Document text:
———

House debates

Wednesday, 28 March 2018

Questions without Notice

Taxation

2:40 pm

Photo of Chris BowenChris Bowen (McMahon, Australian Labor Party, Shadow Treasurer) Share this | | Hansard source

My question is to the Prime Minister. The leaked draft statement from the Business Council reveals that big business refuses to commit to increased wages when the conditions are right. When big business won't even commit to increasing wages 'when the conditions are right', why is the Prime Minister so committed to giving big business a $65 billion tax cut?

Photo of Malcolm TurnbullMalcolm Turnbull (Wentworth, Liberal Party, Prime Minister) Share this | | Hansard source

I quoted the member for Sydney's heroine Julia Gillard on this subject when she said: 'If you're against cutting company tax, you're against economic growth.' And if you're against economic growth and you're against jobs—and we know she is a great admirer, as is the member for McMahon, of the former Labor Prime Minister and very distinguished Treasurer, Paul Keating. Of course his experience was, after many years in that job, that lowering company tax—as he did, very substantially—resulted in more investment, higher productivity, more jobs and higher wages. That was the consistent experience.

But there was one other great saying of Paul Keating that the honourable member for McMahon would remember, and that is: in the great race of life you should always back self-interest, because it's trying. The reality is the reason businesses invest more and employ more and pay higher wages when there's more economic growth is because they want to make a profit. In other words, you give business the incentive to get ahead, you give business the ability to be competitive, and then it will get going and do so. Paul Keating could see that. Julia Gillard could see that.

———

Dataset content:
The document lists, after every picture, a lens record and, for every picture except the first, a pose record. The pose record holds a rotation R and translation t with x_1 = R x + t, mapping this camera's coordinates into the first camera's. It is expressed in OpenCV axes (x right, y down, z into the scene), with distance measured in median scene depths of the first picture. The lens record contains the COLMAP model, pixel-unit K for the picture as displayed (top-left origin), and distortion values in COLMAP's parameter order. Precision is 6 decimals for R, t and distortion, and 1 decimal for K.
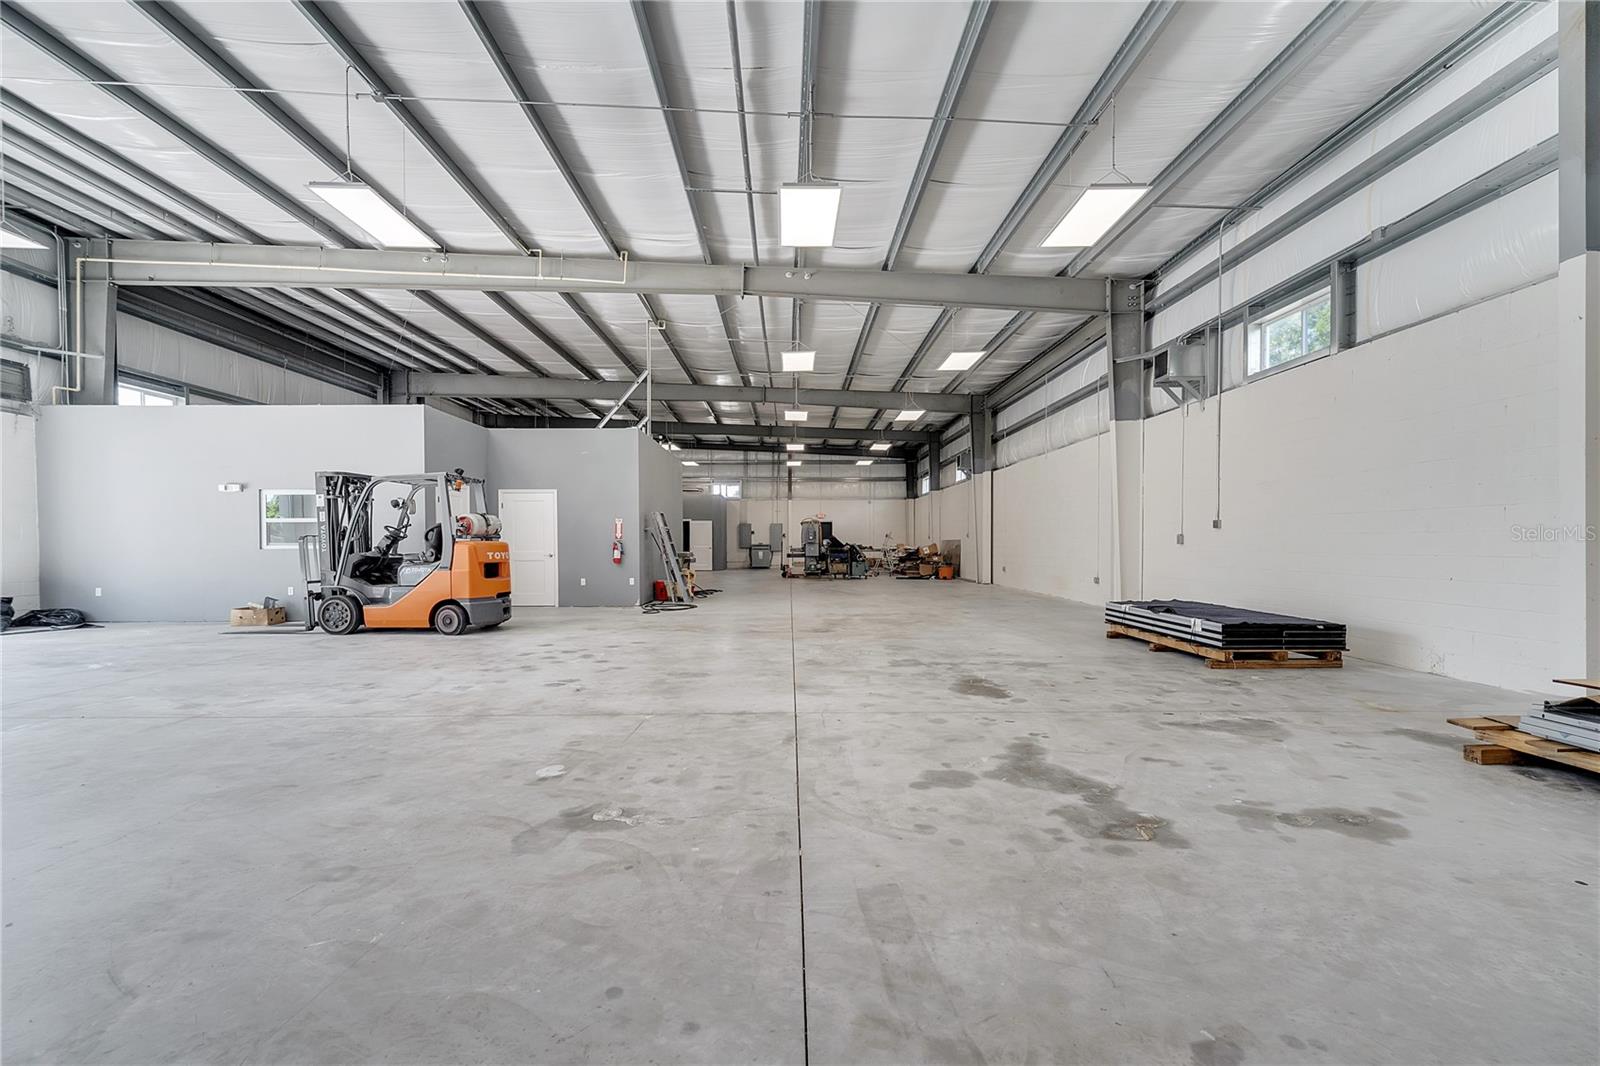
lens RADIAL K [[670.8, 0, 805.0], [0, 670.8, 546.4], [0, 0, 1]] dist [0.000039, -0.000230]
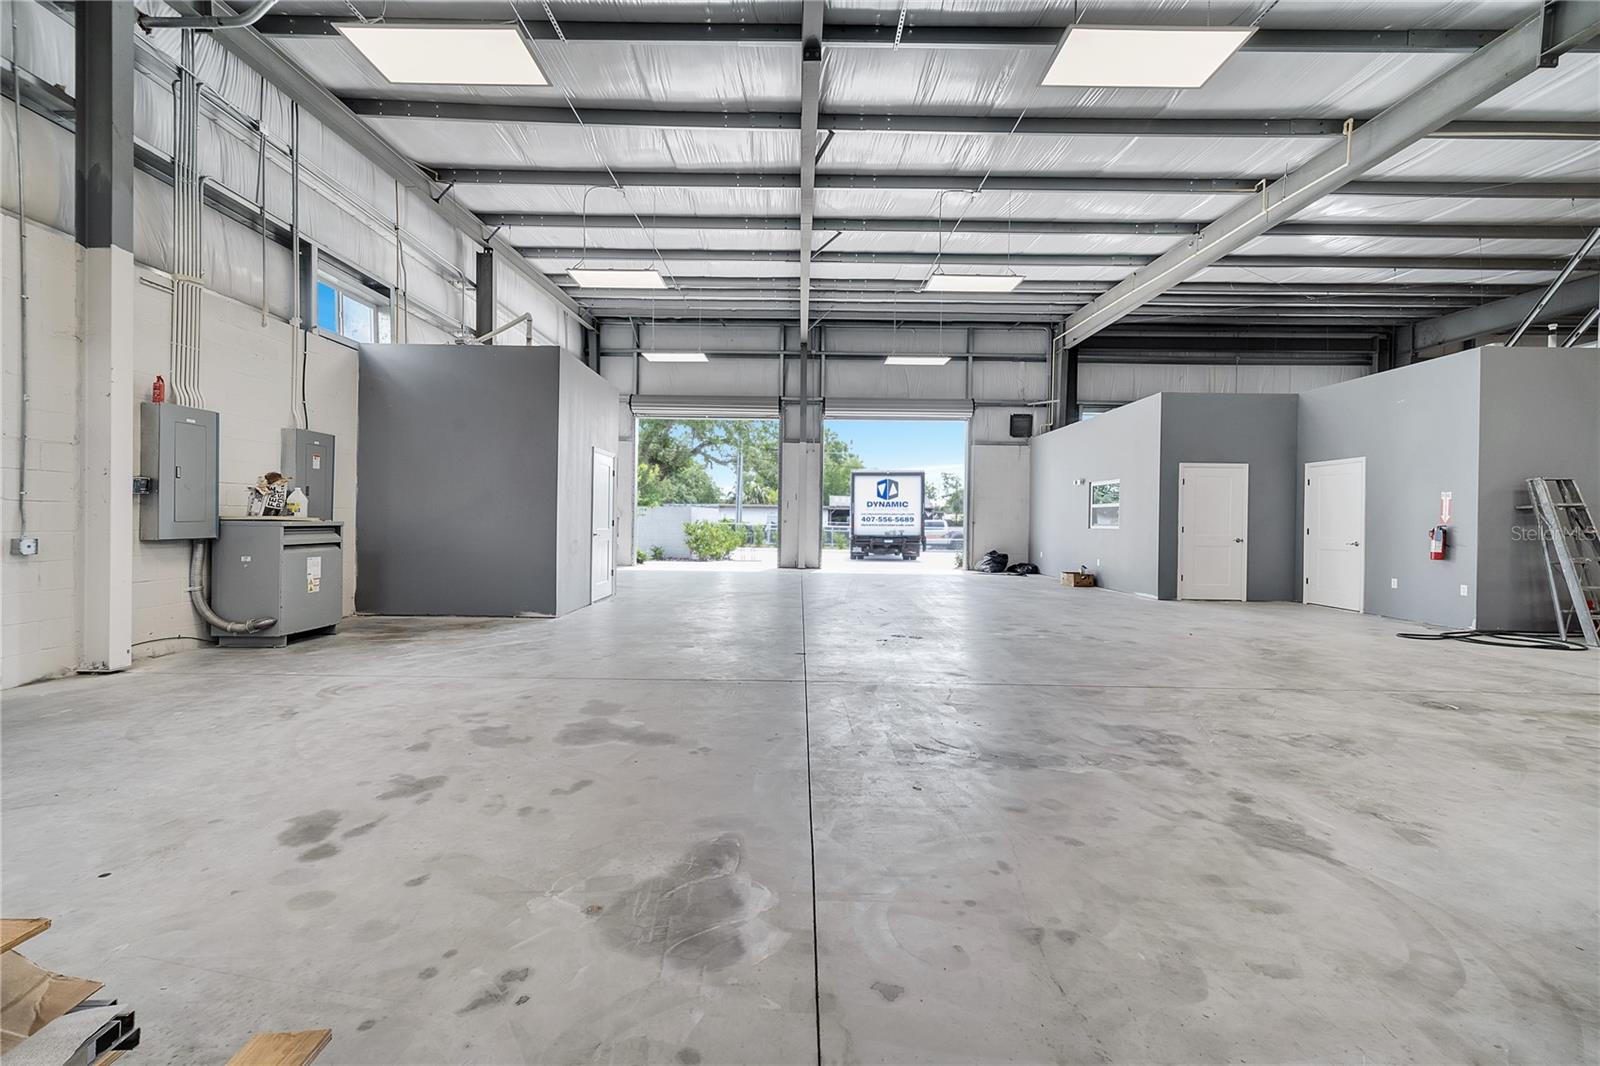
lens RADIAL K [[670.8, 0, 798.6], [0, 670.8, 518.6], [0, 0, 1]] dist [0.000039, -0.000230]
pose [[-0.028440, 0.000178, -0.999595, 1.186355], [-0.018874, 0.999822, 0.000715, -0.012735], [0.999417, 0.018887, -0.028432, 1.141283]]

———

Questions to answer:
a. In the House debate on taxation, how large is the tax cut for big business that Chris Bowen says the Prime Minister is committed to?
b. Summarize the House debate on taxation in two sentences.
c. Resume the House debate on taxation, beginning after its final sentence.

Your written answers:
a. $65 billion

b. Chris Bowen asks the Prime Minister why he is so committed to a $65 billion tax cut for big business when a leaked Business Council draft statement shows big business will not commit to raising wages even when conditions are right. Malcolm Turnbull replies by citing Julia Gillard's view that opposing company tax cuts means opposing economic growth, and Paul Keating's experience that lower company tax brought more investment, higher productivity, more jobs and higher wages, because businesses invest, employ and pay more during growth in order to make a profit.

c.
There were days when the member for McMahon could see it. But it's all got a bit cloudy now in the rear-vision mirror. He can't recall—that much admired book up there, being remaindered away—and neither can the Leader of the Opposition recall what he said in the House. The member for Lilley is entirely obliterated from his memory—the 2010 budget, although there are other compassionate reasons to do that, so we shouldn't perhaps go on too much about it.

The bottom line is very clear. You give business the incentive to get ahead, and they will do so and hire and invest. We want Australian businesses to get ahead and compete and win. That's why we back free trade deals, whereas Labor opposes them. Remember the Trans-Pacific Partnership Agreement? The Leader of the Opposition said it was all dead. It was a vanity project. Do you know what? There are thousands of jobs in Australia that will be created by Australian businesses because of that free trade agreement. Just as there have been by other free trade agreements that we succeeded in negotiating. We know that right now thousands of jobs, in fact over 1,100 a day, are being created in Australia in large measure because of the enthusiasm of Australian small and medium family businesses who have had the encouragement of our corporate tax cuts so far. We want that right across the economy—more economic growth, more jobs. The Labor Party has forgotten economics.